Z Gastroenterol 2012; 50 - K414
DOI: 10.1055/s-0032-1324348

Searching for the molecular benchmark of intestinal anastomotic healing in rats: an experimental study

G Seifert 1, P Holzner 1, T Glatz 1, S Chikhladze 1, B Kulemann 1, O Sick 1, J Höppner 1, UT Hopt 1, G Marjanovic 1
  • 1Albert-Ludwigs-Universität Freiburg, Department of General and Visceral Surgery, Freiburg, Germany

Objective: Intestinal anastomotic healing processes differ greatly from analogous more widely-researched cutaneous phenomena. To date, we still lack comprehension of the particularities of the physiology of intestinal healing. Here, we examine the mRNA response time course to formation of an anastomosis.

Materials and methods: In 8 rats, end-end ilio-ilial anastomoses were performed (n=2 per group). At days (d) 0 (control), 2, 4 and 8 10mm anastomotic segments were resected and examined by Affymetrix microarray (RG-230; >31000 probe sets) to assess changes in gene regulation. In addition to seeing the global time course of significantly up- or down-regulated mRNA during healing, we created time curves of genes known to be crucially involved in physiological anastomotic wound healing as well as potential new target genes. Finally, we examined which molecular pathways are involved in physiological intestinal healing, subjecting data to a Genetrail overrepresentation analysis.

Results: Compared to the control group, we observed a biological time curve of differenzially regulated genes peaking on day 2 with a total of 2238 genes decreasing by day 4 to 1687 genes and levelling at 1407 genes by day 8. When setting the cut-off of up-regulation at e.g. 10-fold to identify more likely relevant genes, the gene count was significantly lower with 58, 47 and 39 genes on days 2, 4 and 8 respectively. The regulation of these genes was seen to have a consistent, specific time curve (e.g. MMP family, ILs, chemokines). Similar to mRNA expression levels, the number of involved pathways was seen to decrease over time. Just as pathways involved in wound healing and inflammation were up-regulated, pathways thus far not linked to anastomotic healing were identified.

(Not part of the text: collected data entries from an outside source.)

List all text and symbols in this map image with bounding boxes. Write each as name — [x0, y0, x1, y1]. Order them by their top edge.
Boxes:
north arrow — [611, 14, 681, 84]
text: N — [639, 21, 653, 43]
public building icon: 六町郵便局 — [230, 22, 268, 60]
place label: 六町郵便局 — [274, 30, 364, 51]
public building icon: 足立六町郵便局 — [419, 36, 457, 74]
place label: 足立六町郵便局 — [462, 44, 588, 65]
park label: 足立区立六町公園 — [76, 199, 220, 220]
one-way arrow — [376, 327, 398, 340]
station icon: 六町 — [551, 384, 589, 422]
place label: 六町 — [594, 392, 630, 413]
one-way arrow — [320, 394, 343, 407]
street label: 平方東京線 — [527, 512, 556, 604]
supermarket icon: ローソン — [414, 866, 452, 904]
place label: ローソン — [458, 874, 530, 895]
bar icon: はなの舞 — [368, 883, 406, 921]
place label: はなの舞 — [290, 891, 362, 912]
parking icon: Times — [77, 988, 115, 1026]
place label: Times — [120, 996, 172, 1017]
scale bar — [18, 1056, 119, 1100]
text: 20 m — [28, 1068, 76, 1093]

Conclusion: This study is the first of its kind that describes and proposes a possible benchmark of the physiological process of intestinal anastomotic healing on a molecular level. Only a more profound understanding of the physiology of anastomotic healing will allow an advance in pinpointing the pathophysiological mechanisms of disturbed healing and consecutive anastomotic insufficiency.